**Passage to read**

"""

Canada has become the first country to sign on to the Drive to Zero Pledge, an international initiative aimed at increasing the number of zero and low emission vehicles in the medium- and heavy-duty transportation sector.

By signing the pledge, Canada is joining other partners, including municipal governments, in committing to eliminate barriers and implement mechanisms that accelerate the viability and growth of zero emission technology for these commercial vehicles.

“It’s so important that we look at our medium- and heavy-duty vehicles … our buses and trucks. We can be doing a lot better,” said Environment and Climate Change Minister Catherine McKenna, who announced Canada’s commitment in Vancouver on Tuesday during a global clean energy summit hosted by Natural Resources Canada.

The Clean Energy Ministerial event brought government officials, clean energy experts and private sector stakeholders from more than 25 countries together to exchange ideas for advancing the global transition to a low-carbon economy.

“This is a huge opportunity,” McKenna added. “It’s the excitement about seeing [Canadian] companies … that are really moving the dial.”

The Drive to Zero Pledge is spearheaded by CALSTART, a California-based non-profit and broker for the clean transportation technology industry. The goal of the campaign is to make zero emission technology commercially viable in “beachhead” or smaller markets by 2025, building up to the domination of zero emission technology in commercial vehicle sales globally by 2040. These medium- and heavy-duty vehicles range from box trucks to school buses to eighteen wheelers.

Drive to Zero partners include cities, manufacturers, fleets, fuel suppliers, and now, Canada. The B.C. government and the City of Vancouver have also signed on.

In 2017, annual heavy-duty gasoline vehicles accounted for 13 megatonnes of greenhouse gas emissions in Canada, while heavy-duty diesel vehicles contributed 47 megatonnes. These totals add up to increases of 11 and 28 per cent, respectively, between 2005 and 2017. Combined, emissions from these heavy-duty vehicles comprised nearly 30 per cent of the total amount of heat-trapping pollution from Canada's transportation sector, which added up to 201 megatonnes in 2017.

"""

**Exercise requirements**
1. In the article on the Drive to Zero Pledge, which organization leads the campaign?
2. Using the article on the Drive to Zero Pledge, explain what Canada commits to by signing it and what the campaign is meant to achieve.
3. Continue the article on the Drive to Zero Pledge from its final sentence.
The items after the article on the Drive to Zero Pledge are not needed here.

**Study material**
"""

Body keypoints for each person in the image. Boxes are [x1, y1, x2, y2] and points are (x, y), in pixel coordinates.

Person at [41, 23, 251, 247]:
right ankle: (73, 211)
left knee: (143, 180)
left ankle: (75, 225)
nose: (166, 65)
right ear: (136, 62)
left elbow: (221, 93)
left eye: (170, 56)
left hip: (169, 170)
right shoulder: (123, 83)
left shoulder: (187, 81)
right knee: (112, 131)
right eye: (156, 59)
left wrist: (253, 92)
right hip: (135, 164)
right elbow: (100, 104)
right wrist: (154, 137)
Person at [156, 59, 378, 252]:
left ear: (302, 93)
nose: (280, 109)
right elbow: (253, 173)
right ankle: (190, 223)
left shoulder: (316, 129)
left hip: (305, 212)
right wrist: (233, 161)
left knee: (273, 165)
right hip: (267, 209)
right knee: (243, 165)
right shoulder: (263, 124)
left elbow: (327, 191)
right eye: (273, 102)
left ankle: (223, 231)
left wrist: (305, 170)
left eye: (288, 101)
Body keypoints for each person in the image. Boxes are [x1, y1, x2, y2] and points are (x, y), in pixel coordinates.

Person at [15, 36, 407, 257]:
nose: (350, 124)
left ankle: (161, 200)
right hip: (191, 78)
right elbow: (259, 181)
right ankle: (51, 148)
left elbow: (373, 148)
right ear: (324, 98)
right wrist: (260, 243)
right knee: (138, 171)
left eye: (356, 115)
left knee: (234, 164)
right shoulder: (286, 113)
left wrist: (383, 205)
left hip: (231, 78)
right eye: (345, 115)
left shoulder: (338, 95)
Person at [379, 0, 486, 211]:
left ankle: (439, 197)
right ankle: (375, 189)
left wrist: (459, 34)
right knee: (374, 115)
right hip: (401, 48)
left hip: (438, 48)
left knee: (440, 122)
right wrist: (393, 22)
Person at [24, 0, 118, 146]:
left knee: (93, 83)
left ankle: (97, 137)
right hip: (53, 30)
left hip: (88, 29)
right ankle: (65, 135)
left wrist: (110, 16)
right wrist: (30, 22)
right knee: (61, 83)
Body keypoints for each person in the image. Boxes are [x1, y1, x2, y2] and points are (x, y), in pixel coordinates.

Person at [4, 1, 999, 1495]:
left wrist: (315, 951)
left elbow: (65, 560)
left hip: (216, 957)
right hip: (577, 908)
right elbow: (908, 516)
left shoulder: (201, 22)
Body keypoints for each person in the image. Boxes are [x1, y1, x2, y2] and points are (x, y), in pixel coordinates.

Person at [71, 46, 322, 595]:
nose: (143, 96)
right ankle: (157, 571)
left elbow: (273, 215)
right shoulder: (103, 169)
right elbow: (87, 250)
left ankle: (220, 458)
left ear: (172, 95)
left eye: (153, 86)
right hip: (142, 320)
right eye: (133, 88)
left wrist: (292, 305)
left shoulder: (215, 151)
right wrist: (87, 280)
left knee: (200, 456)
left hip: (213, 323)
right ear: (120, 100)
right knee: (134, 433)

"""

**Per-task outputs**
1. CALSTART, a California-based non-profit and broker for the clean transportation technology industry.

2. By signing, Canada commits to eliminating barriers and putting in place mechanisms that speed up the viability and growth of zero emission technology for medium- and heavy-duty commercial vehicles. The campaign aims to make that technology commercially viable in smaller "beachhead" markets by 2025 and to have it dominate global commercial vehicle sales by 2040.

3.
Released in March, elements of the 2019 federal budget appear to align with the objectives of Drive to Zero. Ottawa proposed new tax incentives for businesses that adopt zero-emission vehicles and committed $130 million over five years to support new charging infrastructure.

During the announcement, Minister McKenna also pointed to several Canadian companies manufacturing electric buses and called for greater purchasing of made-in-Canada electric vehicles at home. In March, one of the event’s partners, Clean Energy Canada, released a report that found while Canada is home to leading-edge electric bus manufacturing companies, Canadian transit agencies are not buying them as fast as their counterparts in other countries.

Steven Guilbeault, co-founder of Équiterre, and Tamara Vrooman, president and CEO of Vancity Credit Union, speak on a panel with Environment and Climate Change Minister Catherine McKenna at a clean energy summit in Vancouver on May 28, 2019. Photo by Jennifer Gauthier

Cutting emissions from transportation and buildings

Minister McKenna was then joined by Tamara Vrooman and Steven Guilbeault, the co-chairs of the minister’s advisory council on climate action for the release of the council’s final report. It outlines a series of recommendations for Canada’s built environment and transportation sectors.

According to Environment and Climate Change Canada, the transportation sector is Canada’s second-largest contributor to greenhouse gas emissions at 24 per cent in 2017.

“In some provinces, like my own in Quebec, transportation is actually 43 per cent of emissions,” said Guilbeault, who is also a co-founder of the environmental organization Équiterre and rumoured to be considering a run in politics as a federal Liberal in a Montreal-area riding.

Buildings or the built environment accounted for 12 per cent of Canada’s total emissions. The built environment refers to human-made surroundings, such as buildings or parks, where people live, work or engage in recreational activities.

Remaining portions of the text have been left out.